この10月(H19)から信用保証制度が改正されます。今までは保証料を支払うと保証協会が保証人になってくれ、金融機関の貸し出しに対して100%を保証する制度でした。これが、今月より80%に縮小されます。つまり金融機関は20%の貸し出しリスクを負うことになります。そうなると当然、金融機関の融資審査は厳しくなります。自分の会社は問題なくても、取引先が・・・なんて事も考えられますので注意が必要です。今回はこれらを踏まえて、今まで以上に重要になる金融機関対策について簡単に解説したいと思います。(ただし、従業員が20人以下(商業・サービス業は5人以下)の法人又は個人に対して、融資残高1250万円まで保証協会が100%保証する小口零細企業保証制度が導入され、小口零細企業についてはこの制度改正の弊害を受けないよう配慮されていますのでご安心ください。)

《1.金融機関の重視するキャッシュフロー経営》

昨今、金融機関においては企業評価をキャッシュ創出能力に基づいて行うようになってきています。従来の企業評価は、“利益"が判断基準にされ、金融機関においても利益が多額の企業には積極的に融資を行っていました。しかし、近年において利益は多額にもかかわらず倒産する企業が増加傾向にあります。このため、金融機関も企業の業績(利益)よりも、企業としてのキャッシュ創出能力、つまりは“返済能力"がどれほどあるかに注目したうえで企業を評価し、融資を行うべきであるという考え方に変化しています。キャッシュ創出能力は「最終利益+減価償却費」により簡易的に算出することができます。いちど借入残高を、今算出した金額で割ってみてください。借入を何年で返済できるかが算出できます。金融機関はこれが何年以下なら融資してくれるのでしょうか?次号以降でこれらについてさらに詳しくご紹介していきたいと思います。

《2.銀行は融資先をランク付け!?》

銀行等は、融資先を?正常先?要注意先、要管理先?破綻懸念先?実質破綻先?破綻先の5区分に区分し、この区分によりそれぞれの融資先に対する対応を変えています。そこで、以下にこの5区分についての金融機関の対応を少し詳しく述べていきます。

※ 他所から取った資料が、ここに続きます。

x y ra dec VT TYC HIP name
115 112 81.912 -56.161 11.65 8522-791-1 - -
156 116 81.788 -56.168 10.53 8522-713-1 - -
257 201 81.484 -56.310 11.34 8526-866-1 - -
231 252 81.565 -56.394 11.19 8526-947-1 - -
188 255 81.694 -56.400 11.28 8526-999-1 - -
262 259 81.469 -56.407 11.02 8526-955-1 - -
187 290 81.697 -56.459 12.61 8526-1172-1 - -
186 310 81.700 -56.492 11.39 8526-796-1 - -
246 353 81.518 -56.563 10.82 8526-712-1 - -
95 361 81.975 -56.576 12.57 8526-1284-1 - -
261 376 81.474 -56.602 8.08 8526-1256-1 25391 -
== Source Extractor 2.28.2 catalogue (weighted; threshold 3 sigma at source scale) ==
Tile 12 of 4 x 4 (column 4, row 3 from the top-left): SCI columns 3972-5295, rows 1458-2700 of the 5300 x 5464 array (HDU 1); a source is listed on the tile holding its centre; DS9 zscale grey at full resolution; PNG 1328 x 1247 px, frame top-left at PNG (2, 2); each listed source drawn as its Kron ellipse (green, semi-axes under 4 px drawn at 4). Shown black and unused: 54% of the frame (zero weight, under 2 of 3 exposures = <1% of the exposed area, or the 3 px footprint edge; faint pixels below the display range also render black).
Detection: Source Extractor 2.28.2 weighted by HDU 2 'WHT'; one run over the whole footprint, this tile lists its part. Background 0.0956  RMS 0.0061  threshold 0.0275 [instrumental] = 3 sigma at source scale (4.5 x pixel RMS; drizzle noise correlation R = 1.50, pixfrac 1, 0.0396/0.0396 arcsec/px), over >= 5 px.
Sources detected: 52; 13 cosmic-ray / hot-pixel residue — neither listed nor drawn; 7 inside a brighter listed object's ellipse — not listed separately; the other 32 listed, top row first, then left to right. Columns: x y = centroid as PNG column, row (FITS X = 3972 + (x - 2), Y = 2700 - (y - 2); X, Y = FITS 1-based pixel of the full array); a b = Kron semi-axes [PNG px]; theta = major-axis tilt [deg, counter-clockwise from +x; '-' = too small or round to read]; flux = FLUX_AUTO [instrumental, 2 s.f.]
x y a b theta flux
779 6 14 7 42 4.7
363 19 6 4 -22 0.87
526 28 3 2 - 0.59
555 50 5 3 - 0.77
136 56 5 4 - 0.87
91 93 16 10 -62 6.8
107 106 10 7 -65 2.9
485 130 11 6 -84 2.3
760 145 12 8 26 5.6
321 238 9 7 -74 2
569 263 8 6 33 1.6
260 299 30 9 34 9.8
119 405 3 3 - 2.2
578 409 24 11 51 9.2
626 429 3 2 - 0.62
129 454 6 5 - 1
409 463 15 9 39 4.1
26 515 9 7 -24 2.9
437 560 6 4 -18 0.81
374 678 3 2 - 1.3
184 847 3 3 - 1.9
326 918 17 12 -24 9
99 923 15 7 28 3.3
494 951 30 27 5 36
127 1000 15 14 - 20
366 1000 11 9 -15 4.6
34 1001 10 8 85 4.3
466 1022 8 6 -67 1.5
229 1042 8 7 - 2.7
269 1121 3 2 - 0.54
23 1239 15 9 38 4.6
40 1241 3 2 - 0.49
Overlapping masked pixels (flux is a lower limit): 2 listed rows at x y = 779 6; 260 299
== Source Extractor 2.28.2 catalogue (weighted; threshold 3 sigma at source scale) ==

正常先・・・返済能力に特に問題がなく、スムーズに融資に応じてもらえます。

要注意先・・・正常先ほどスムーズに融資に応じてはくれません。今後状況が好転することが確実な場合などには、要注意先と判断していても融資を受けられる可能性は高いと考えられます。しかし、要注意先のうち融資条件の緩和等(返済額の減額など)を行った先(このような融資先は要管理先と判定されます)については、追加融資に金融機関は難色を示すと思われます。

破綻懸念先・・・ほとんどの場合追加融資等の支援は行ってくれず、担保資産があるなどで回収ができる相手先に対しては、それらの売却等の方法により貸出金の回収を図ろうとします。

実質破綻先・破綻先・・・貸出金は完全に不良債権化していると看做され回収策が実行されます。

経営者の方は自社がどのような格付けになっているかを知りたいと思います。金融機関によっては融資担当者に「わが社の債務者区分はなんですか?」と聞いてみると答えてくれる場合もありますので一度質問してみてはいかがでしょうか。

簡単に格付けのアップができる方法として“リースの利用”“財務諸表の表示を変える”“債務超過の場合は債務免除を実行する”“税効果会計を採用する”などがあります。これらの方法についても次号以降でご紹介していきたいと思います。